Since claims are being made about how the techniques will lead beyond human
competences in a few decades I would like to see sample cases where the techniques
match mathematical, scientific, engineering, musical, toy puzzle solving, or
linguistic performances that are regarded as highly commendable achievements of
humans, e.g. outstanding school children or university students. (Newton, Einstein,
Mozart, etc. can come later.) Readers should see a detailed analysis of exactly how
the machine works in those cases and if the claim is that it uses non-human
mechanisms, ontologies, forms of representation, etc. then I would like to see those
differences explained. Likewise if its internals are comparable to those of humans I
would like to see at least discussions of the common details.

The core problem is how the goals of the research are formulated. Instead of a robot
with multiple asynchronously operating sensors providing different sorts of
information (e.g. visual, auditory, haptic, proprioceptive, vestibular), and a
collection of motor control systems for producing movements of animal-like hands,
legs, wings, mouths, tongues etc., the research addresses:

... a learning robotic agent with a single life which consists of
discrete cycles or time steps t = 1, 2, . . . , T. Its total
lifetime T may or may not be known in advance. In what follows,the
value of any time-varying variable Q at time t (t(1 <= t <= T )) will be
denoted by Q(t), the ordered sequence of values Q(1), . . . , Q(t)
by Q(<= t), and the (possibly empty) sequence Q(1), . . . , Q(t - 1)
by Q(< t).

At any given t the robot receives a real-valued input vector x(t)
from the environment and executes a real-valued action y(t) which
may affect future inputs; at times t < T its goal is to maximize
future success or utility....

As far as I am concerned that defines a particular sort of problem to do with
data-mining in a discrete stream of input vectors, where the future components are
influenced in some totally unexplained way by a sequence of output vectors.

I don't see how such a mathematical problem relates to a crane assembly problem where
the perceived structure is constantly changing in complexity, with different types of
relationships and properties of objects relevant at different stages, and actions of
different sorts of complexity required, rather than a stream of output vectors (of
fixed dimensionality?). I would certainly pay close attention if someone demonstrated
advances in machine learning by addressing the toy crane problem, or the simpler
problem described in (Sloman 2011d)

But so far none of the machine learning researchers I've pointed at these problems
has come back with something to demonstrate. Perhaps the author and his colleagues
are not interested in modelling or explaining human or animal intelligence, merely in
demonstrating a functioning program that satisfies their definition of intelligence.

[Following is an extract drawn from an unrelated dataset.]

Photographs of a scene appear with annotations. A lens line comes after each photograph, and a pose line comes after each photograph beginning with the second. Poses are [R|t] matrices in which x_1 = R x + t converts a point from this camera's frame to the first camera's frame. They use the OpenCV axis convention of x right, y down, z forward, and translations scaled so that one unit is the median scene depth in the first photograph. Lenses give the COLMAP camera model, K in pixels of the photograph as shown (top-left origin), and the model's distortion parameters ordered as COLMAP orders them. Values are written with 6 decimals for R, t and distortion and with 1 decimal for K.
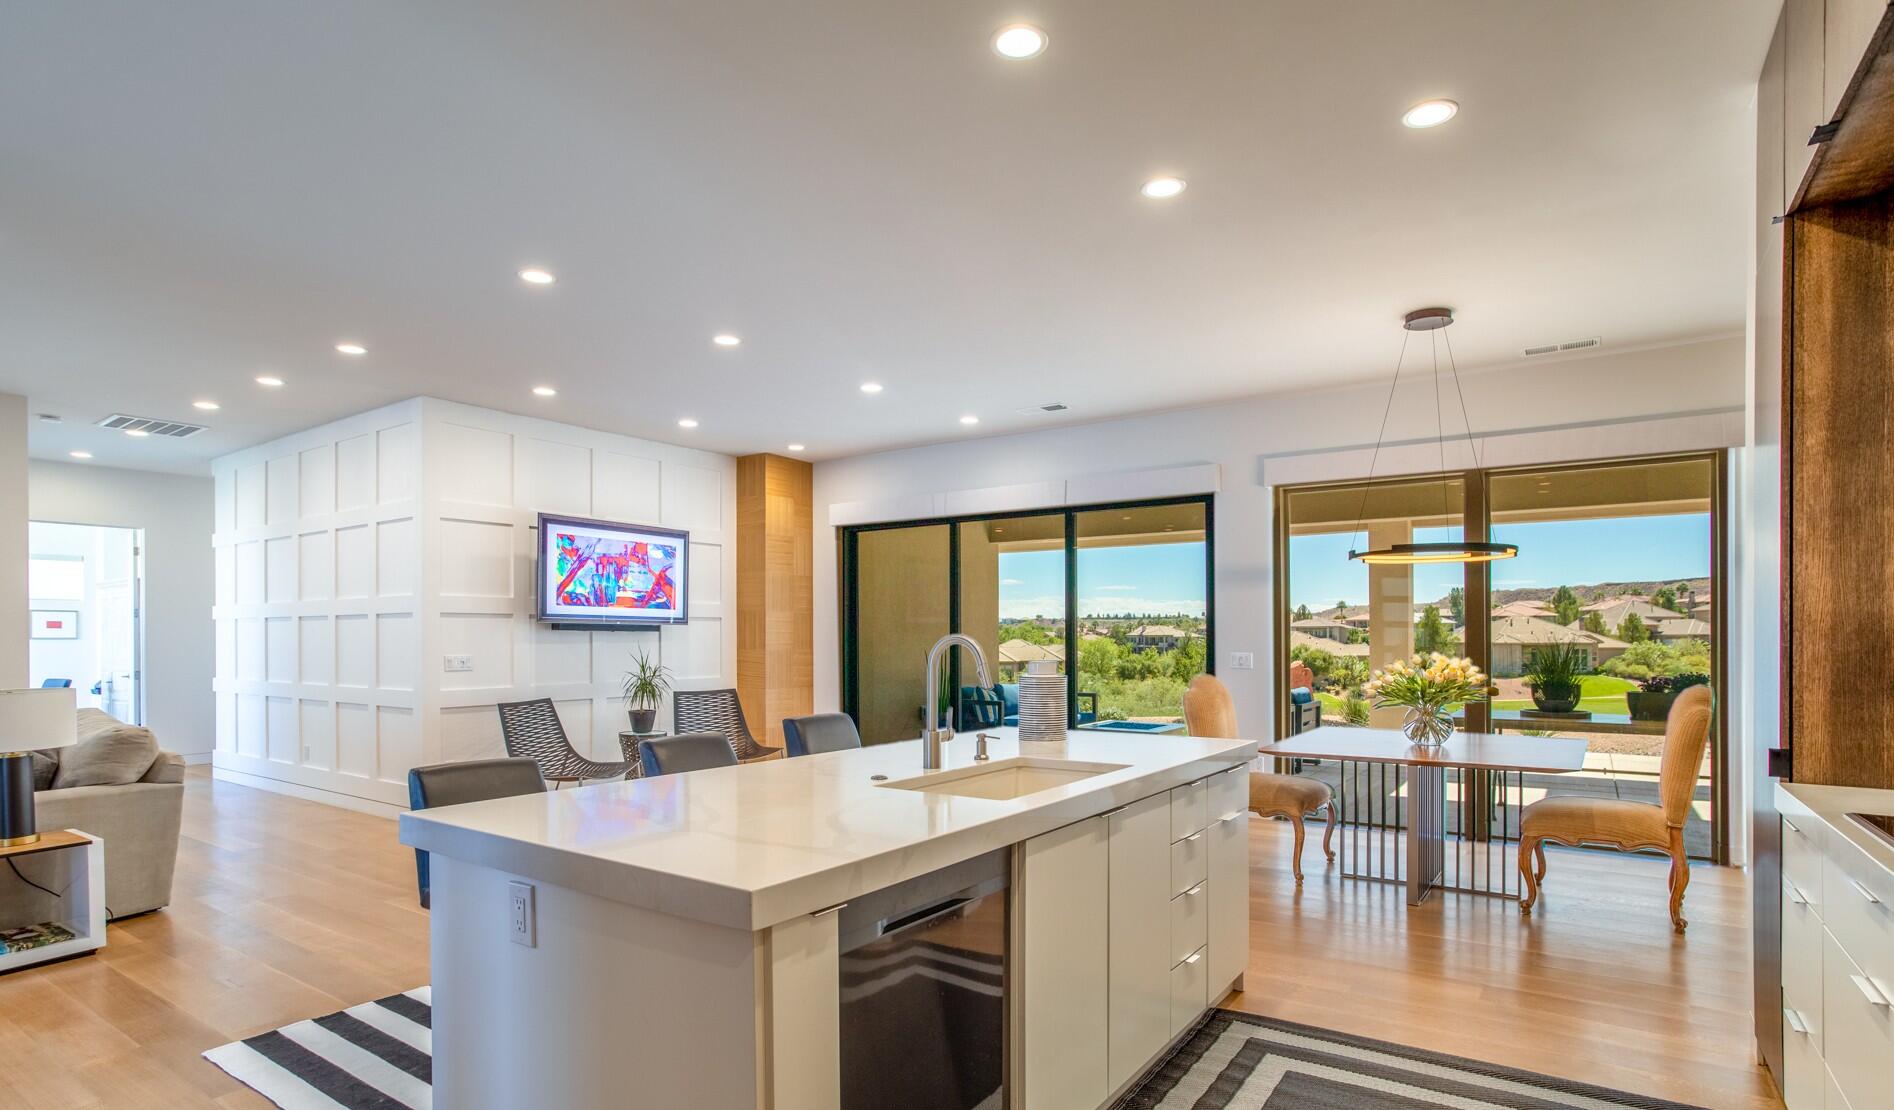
lens RADIAL K [[952.9, 0, 938.9], [0, 952.9, 644.7], [0, 0, 1]] dist [-0.018635, 0.000132]
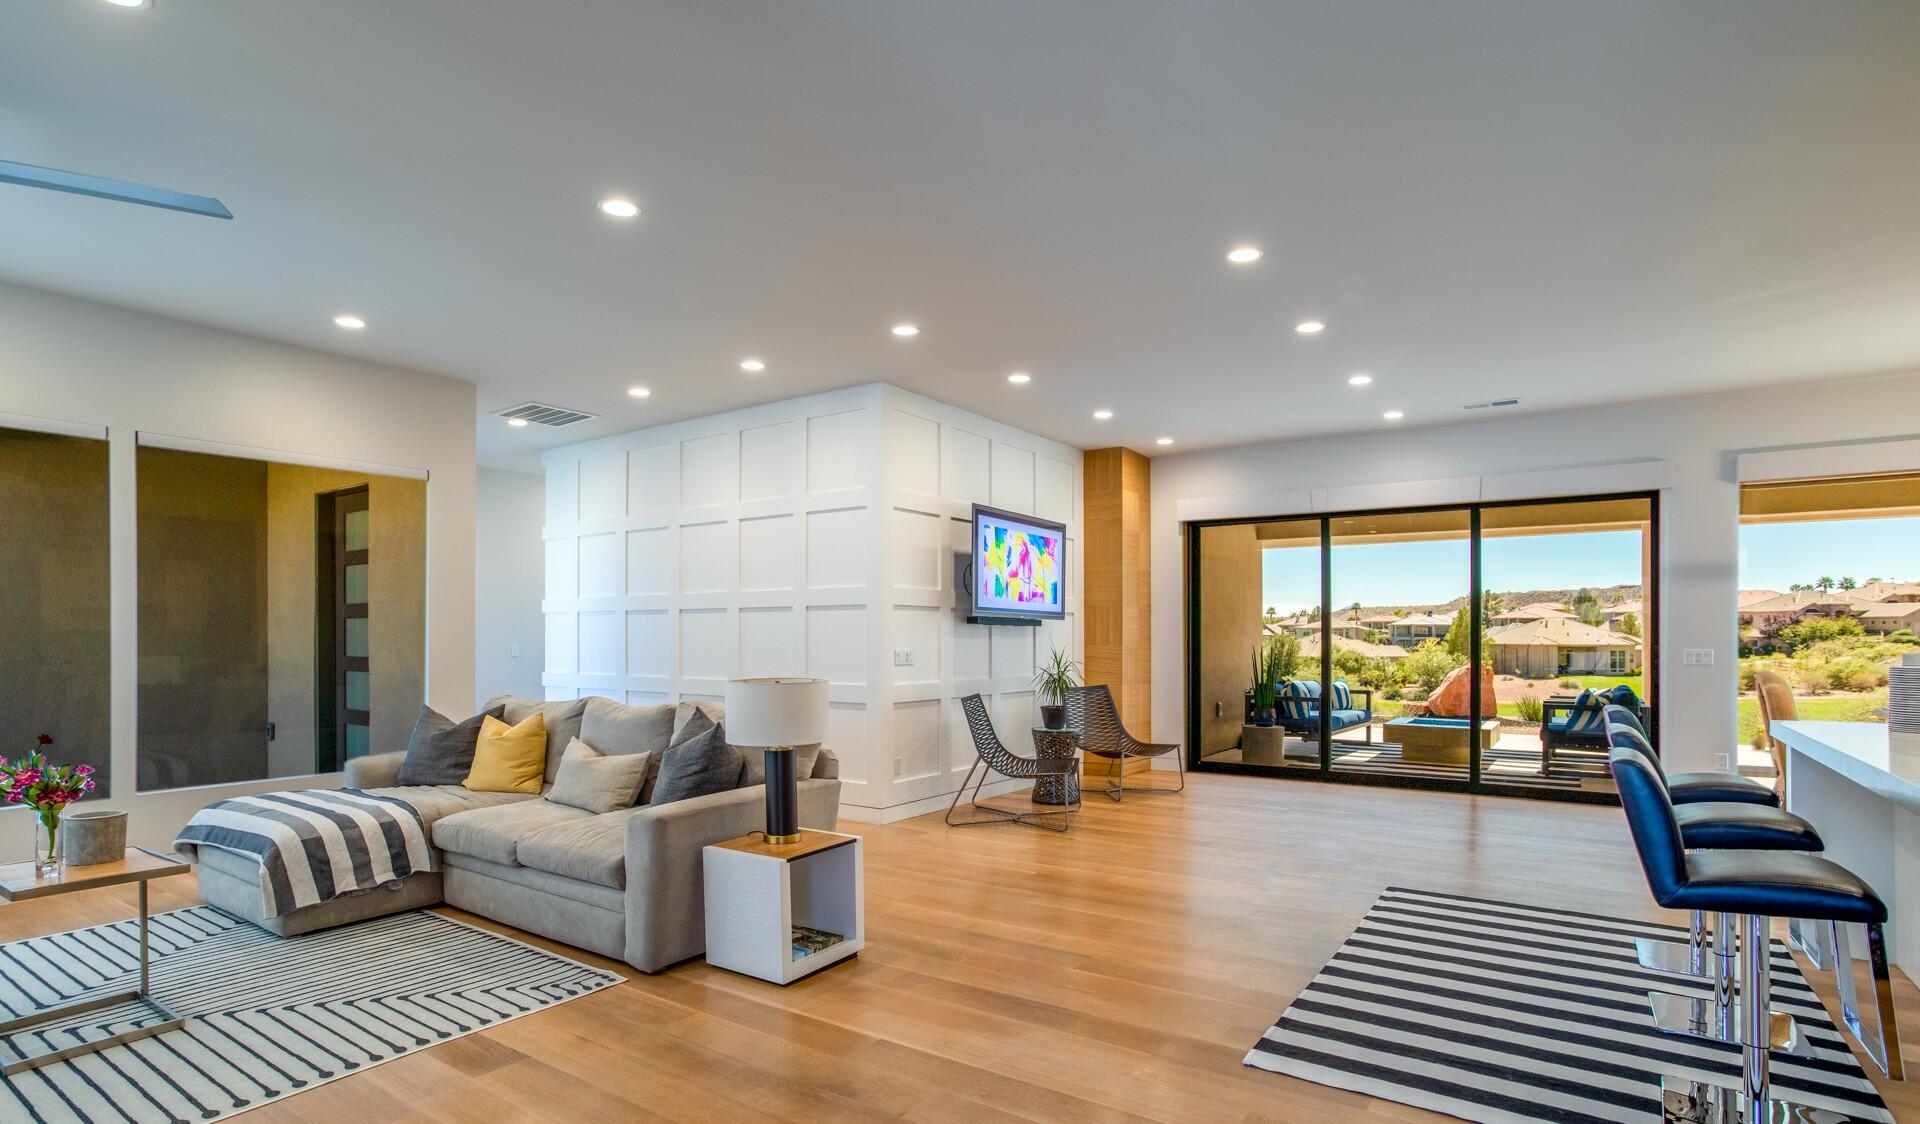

If they are interested in bridging the gap, then perhaps we should set up a meeting
at which a collection of challenges is agreed between people NOT working on machine
learning and those who are, and then later we can jointly assess progress. Some of
the criteria I am interested in are spelled out in these documents: (Sloman 2011b, c).

Added Mar 2014:
A presentation of some hard, apparently unsolved, problems about natural vision and
how to replicate the functions and the designs in AI/Robotic vision systems.

However, all research results must be published in universally accessible open access
journals and web sites, and not restricted to members of wealthy institutions.

References NOTE:
As so often happens, the published version of my paper has errors because the
copy-editor chose to "correct" things I had written without the courtesy of
highlighting the changes, and I failed to detect them when proof reading, though I
noticed them later, when it was too late to point them out.


It is safest to ignore all printed versions of my papers and use only the online
versions. Then at least you'll be confronted only with errors that are my fault.